Saúde Bucal

O que é osseointegração?

POR Castell-Odonto - Dia 05 de maio de 2015

A implantodontia é uma das técnicas mais modernas para se fazer a reabilitação oral. Antes do uso dos implantes, a reabilitação oral era realizada por próteses convencionais, do tipo removível, fixa ou total. A osseointegração é a união física do implante osseointegrado com o osso receptor. Na osseointegração, observou-se que o titânio era o material mais indicado na confecção de implantes pelas suas propriedades físicas e biológicas.


No sistema Bränemark de implantes, formado por componentes de titânio, o implante é em forma de parafuso, de cobertura, transmucoso, cilindro e parafuso de ouro (BRÄNEMARK et al., 1977). Remover!


O sucesso da osseointegração de um implante pode ser avaliado por meio de parâmetros clínicos e radiográficos. São indicativos de êxito a ausência de mobilidade clínica detectável; ausência de sintomatologia dolorosa ou outras sensações subjetivas; ausência de infecção peri-implantar recorrente e ausência de radiolucidez contínua peri-implantar após 6 a 12 meses da carga.


Para que um tratamento com implantes osseointegráveis seja bem-sucedido é de extrema importância que se realizem exames adequados no PACIENTE além de uma anamnese criteriosa, a fim de se descobrir alterações de saúde e fatores de risco geral. Só após esta fase realiza-se o planejamento adequado para o paciente.


Em relação à saúde geral, uma contraindicação médica para tratamentos com implantes osseointegráveis é rara. Porém, existem várias alterações sistêmicas que podem contraindicar esta cirurgia, assim como qualquer outra cirurgia óssea. Dentre estas alterações as mais significativas são: pacientes com histórico de infarto, insuficiência cardíaca, valvulopatias, câncer desenvolvido, hemofilia, anemia, osteoporose, diabetes e AIDS.


Além destes, existem outros fatores que merecem especial atenção, como gravidez, alcoolismo, tabagismo severo e uso de drogas. Seja qual for a alteração encontrada, o cirurgião dentista implantodontista deve estar apto a reconhecer a alteração, seja pelo histórico médico do paciente ou por exames complementares, e encaminhar o paciente ao médico.


Apesar de não ser um fator de contraindicação, a idade do paciente também deve ser levada em consideração nesta análise, já que em jovens se espera que a recuperação e cicatrização sejam mais eficazes. Quanto mais idoso o paciente, maior deve ser a atenção em relação às alterações de metabolismo já citadas, e, caso haja alteração sistêmica, o procedimento cirúrgico de implantodontia deve ser adiado até que a alteração seja normalizada.

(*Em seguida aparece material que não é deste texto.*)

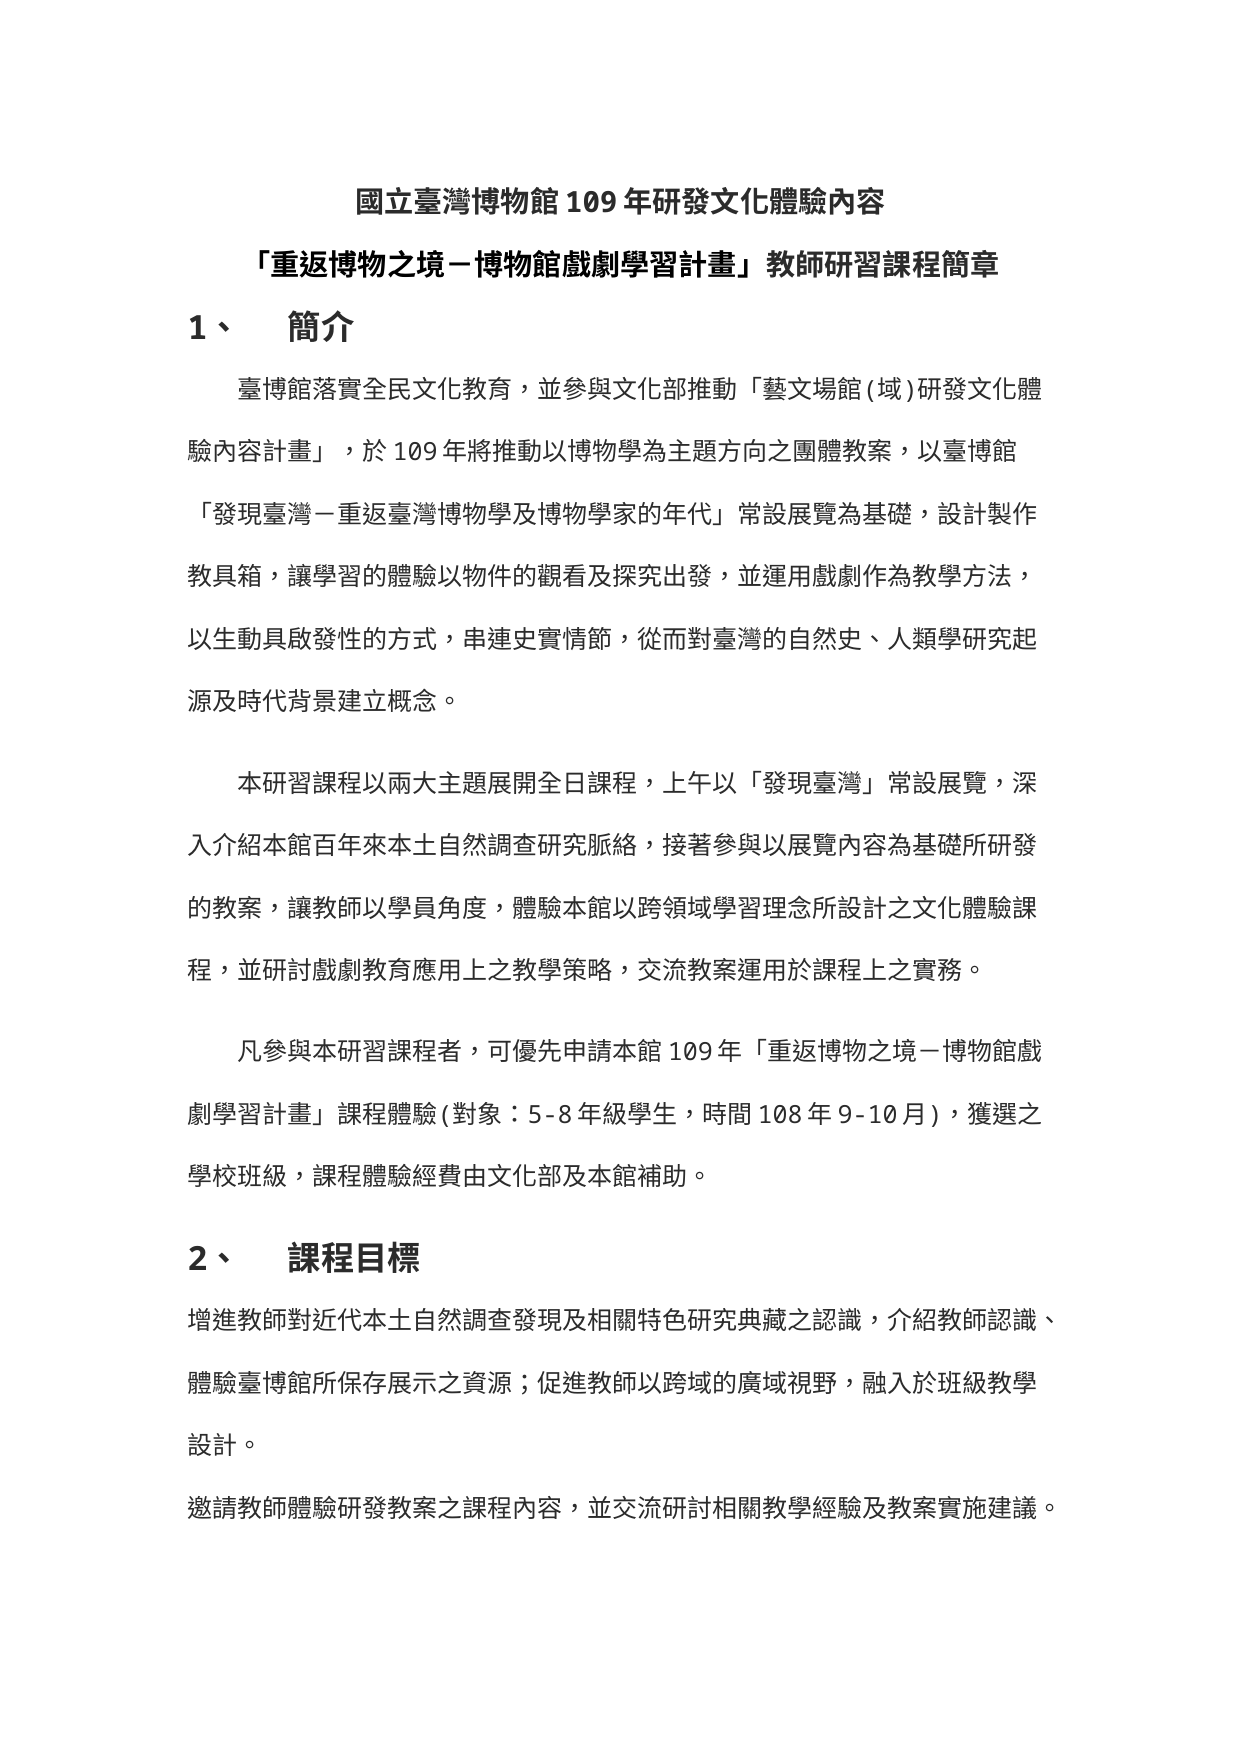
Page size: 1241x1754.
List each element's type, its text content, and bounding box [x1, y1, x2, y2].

Não há uma idade limite máxima para colocação de implantes osseointegrados, mas existe sim uma idade mínima recomendada, que é considerada nos jovens, após o final da fase de crescimento ósseo. A colocação de implantes antes do término da fase de crescimento ósseo pode, inclusive, impedir o desenvolvimento normal do complexo craniofacial, levando o paciente a problemas futuros de desarmonia das bases cranianas (más-oclusões).


A solicitação de exames laboratoriais é rotina no período pré-cirúrgico. Exames básicos para qualquer cirurgia, como hemograma, coagulograma e glicemia são essenciais para se diagnosticar alterações significativas que contraindiquem a cirurgia de implantes. Para alguns casos específicos outros tipos de exames devem ser solicitados, como os eletrocardiogramas para pacientes cardíacos.


Espera-se que um implante não perca sua capacidade de osseointegração quando colocado em função, seja no momento em que a osseointegração está sendo formada, seja quando a cicatrização esteja completa.


Segundo o guia de tratamento da Internacional Team Implantology, o tempo em que uma prótese é colocada sob um implante pode ser classificado em:


Restauração protética imediata: restauração ocorrida até 48 horas após a instalação de um implante sem contatos oclusais;


Carga imediata: restauração protética realizada em até 72 após a instalação do implante com contato oclusais;


Carga precoce: restauração protética é feita entre o segundo dia e terceiro mês da instalação do implante;


Carga convencional: restauração realizada após 3 a 6 meses da instalação do implante;


Carga tardia: restauração realizada após 6 meses da colocação do implante.